Bien campé à la 10ème place du dernier album d’Al’Tarba, la Fin des contes, ce Festin entonné avec les mercenaires de la Droogz Brigade nous avait évidemment tapé dans l’œil au moment de la sortie de l’album. A la fois parce qu’il se situait juste à la sortie d’un remarquable deuxième conte, juste avant le non moins épatant morceau chanté par Bianca Casady, et aussi parce qu’on reste persuadé que la trop rare Brigade est, sur chacune de ses apparitions collectives, le meilleur groupe de rap français en activité.
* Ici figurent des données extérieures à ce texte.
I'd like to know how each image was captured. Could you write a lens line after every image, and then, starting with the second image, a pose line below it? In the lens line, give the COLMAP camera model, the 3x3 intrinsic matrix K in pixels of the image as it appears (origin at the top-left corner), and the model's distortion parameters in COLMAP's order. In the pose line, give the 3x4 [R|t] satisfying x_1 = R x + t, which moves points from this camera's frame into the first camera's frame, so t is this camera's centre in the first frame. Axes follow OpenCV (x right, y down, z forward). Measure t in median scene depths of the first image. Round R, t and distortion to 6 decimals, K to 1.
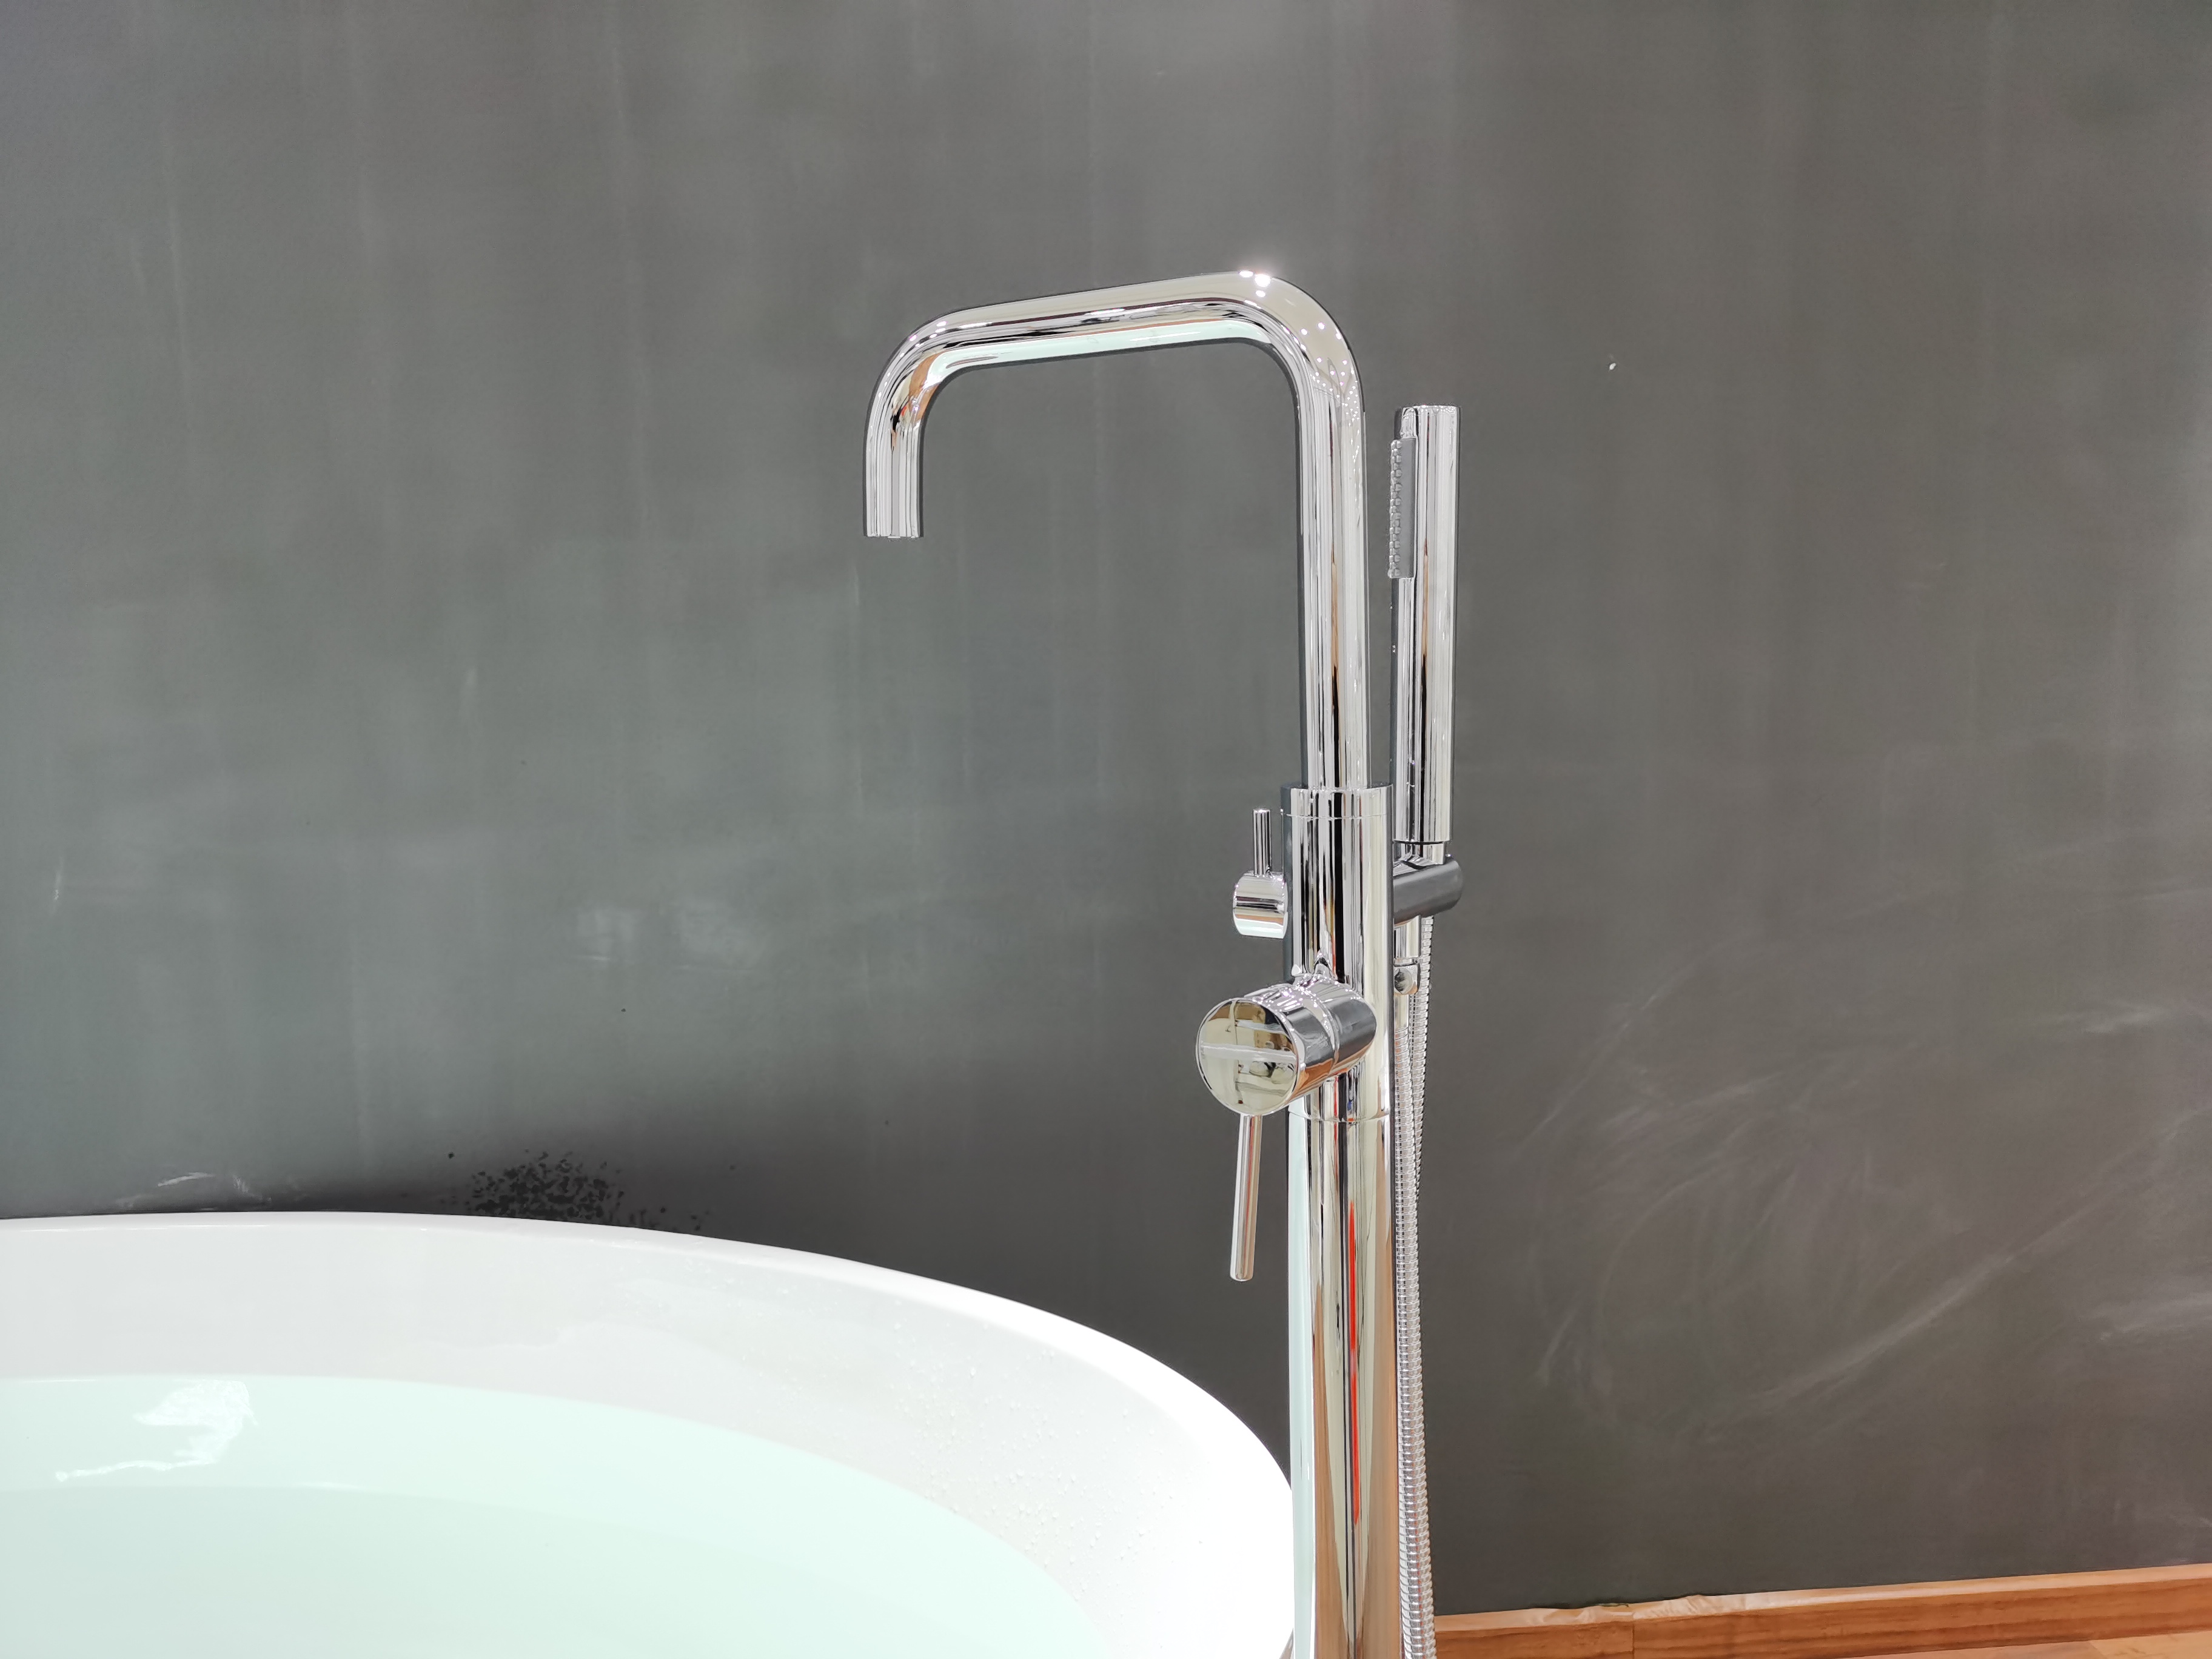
lens RADIAL K [[1710.5, 0, 1106.0], [0, 1710.5, 829.5], [0, 0, 1]] dist [0.076627, -0.102612]
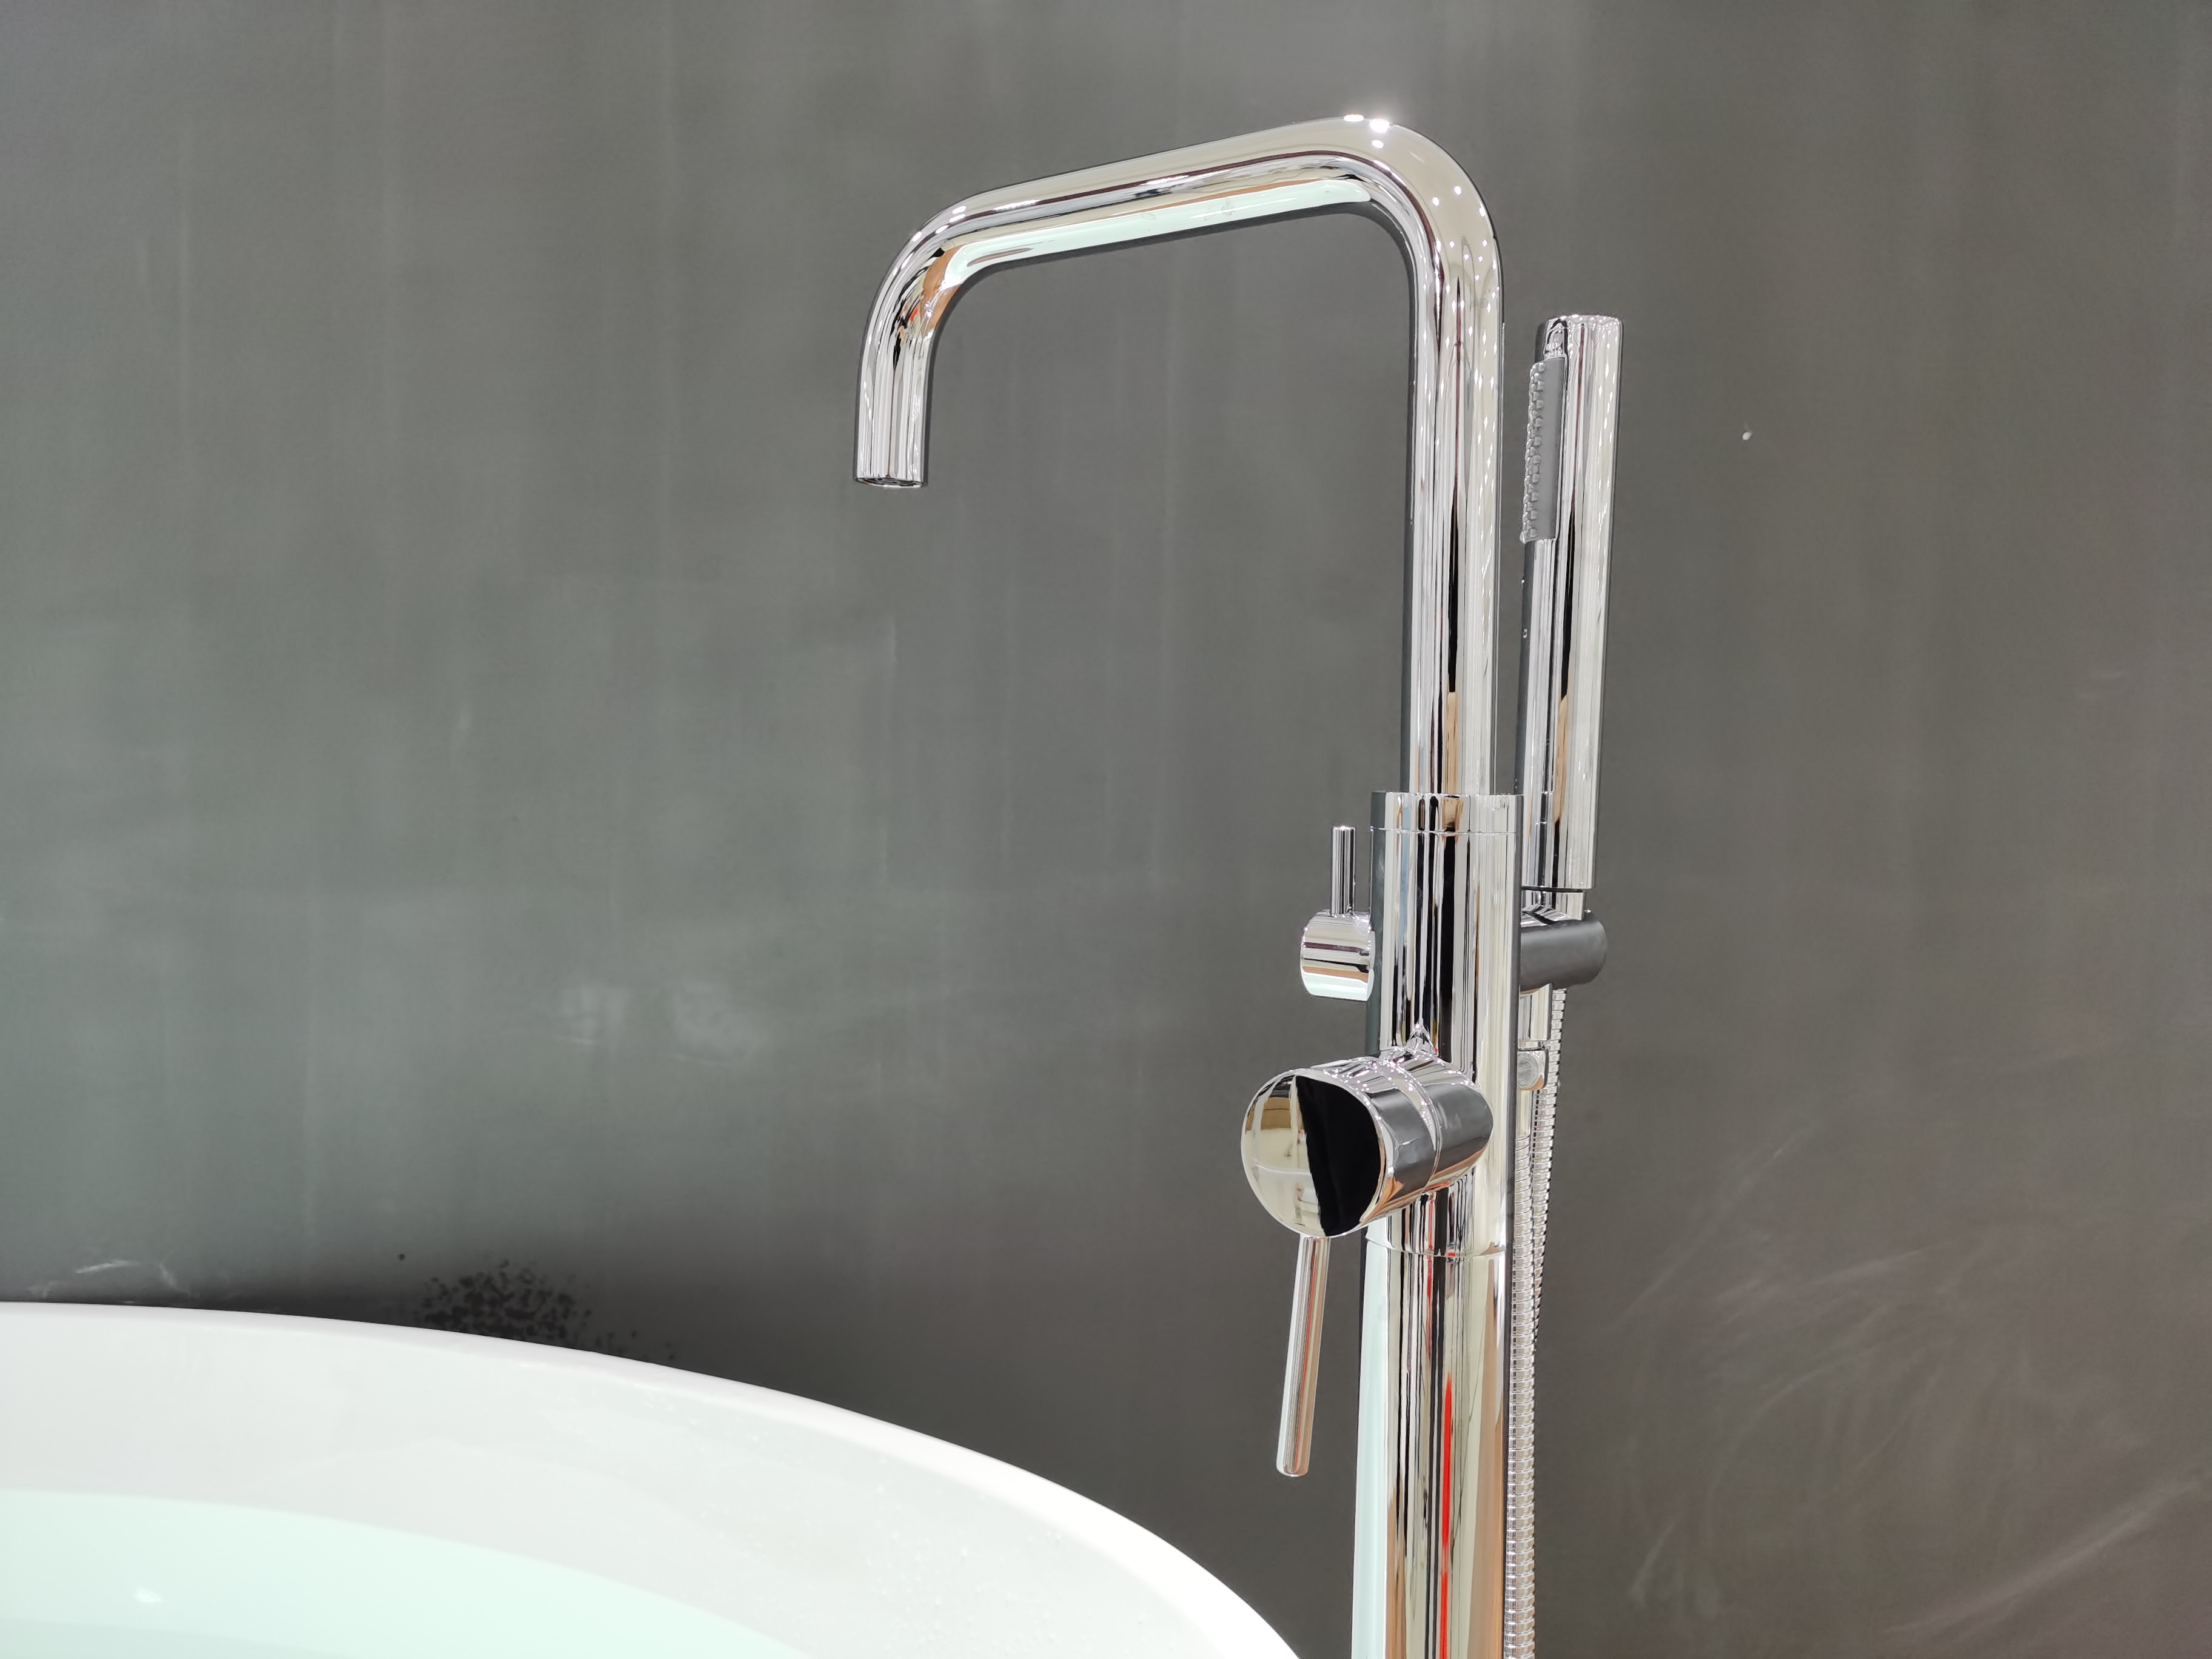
lens RADIAL K [[1727.8, 0, 1107.2], [0, 1727.8, 825.1], [0, 0, 1]] dist [0.041451, -0.048569]
pose [[0.998093, 0.046434, -0.040666, 0.016460], [-0.049671, 0.995346, -0.082581, 0.049054], [0.036642, 0.084444, 0.995754, 0.218822]]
A l’heure des rappeurs star, du gangsta banlieusard et des combats de coqs sur les réseaux sociaux, les crew de rappeurs à la Wu Tang Clan (pour faire simple) ne sont plus la norme depuis longtemps. Trop chers à entretenir, compliqués à déplacer en tournée, peu dociles et sources de frictions entre amis qui conduisent assez vite à des catastrophes, les groupes de rap se font discrets. La Droogz Brigade, du haut de la cité toulousaine, fait figure d’exception. Rassemblement d’amis au long cours, franchise punk servie souvent par son beatmaker favori, la Droogz Brigade ne perd pas son efficacité, son impact et son insolence avec les années. Mieux que ça (et malheureusement), elle gère sa rareté avec ce qui s’apparente pour les fans à un supplice : une participation au projet d’untel ou d’untel, un titre glissé en loucedé sur l’album des copains, tandis que ses membres posent des feats, souvent décisifs, à droite et à gauche.
Avec pour l’heure un unique album dans sa discographie, le Projet Ludovico, et un double CD de vieilleries indispensable, le moins que l’on puisse dire est que le posse ne gaspille pas son talent. Chacune de ses sorties collectives n’en reste pas moins mémorable, à l’image de ce titre et de clip exceptionnels de bout en bout qui brassent, avec Al’Tarba en personne au couplet référenciel et ultraspeedé (peut-être sa meilleure séquence chantée), l’univers des contes du disque.
Staff L’Instable défriche le terrain et assomme la concurrence avec ce qui restera probablement l’entame la plus puissante et la plus incroyable de l’année (on lui avait donné le titre l’an dernier pour Pneumothorax). On veut à tout prix ce gars là en album solo. On ne sait pas ce qu’il attend pour se lancer. Avec bientôt la retraite à 65 ans, cela ouvre des perspectives. Rhama le Singe nous offre un couplet assez virtuose, nihiliste et punk avec beaucoup de légèreté (« on a aucun message on est comme coquillage« ), tandis que Sad Vicious, dont le flow paraîtrait presque paisible et sage par rapport aux trois autres, propose une séquence horrorcore, globalement profuse/confuse mais saturée en images terrifiantes et érotiques. Si on est pas certains de comprendre le sens de tout ça, on en garde une série d’images fortes qui, à cette échelle, ne constituent pas tant des punchlines à l’ancienne que des « apparitions », l’équivalent rap des jump scares et autres surgissements scénaristiques. « j’ai le flow chevrotine, depuis des temps immémoriaux je vis dans l’indicible, je fais pas de fantaisies, je suis dans l’horreur cosmique. »
Le Festin, avec son clip qui mêle l’esthétique du Pacte des Loups, de la Grande Bouffe et des figures de rap classiques, est portée en images par Chaz & Skip, lesquels rendent à la perfection la force du groupe et sa sauvagerie latente. On imagine que les loups n’ont pas été maltraités pendant le tournage mais qu’ils ont du avoir sacrément les foies d’être confrontés à de tels animaux.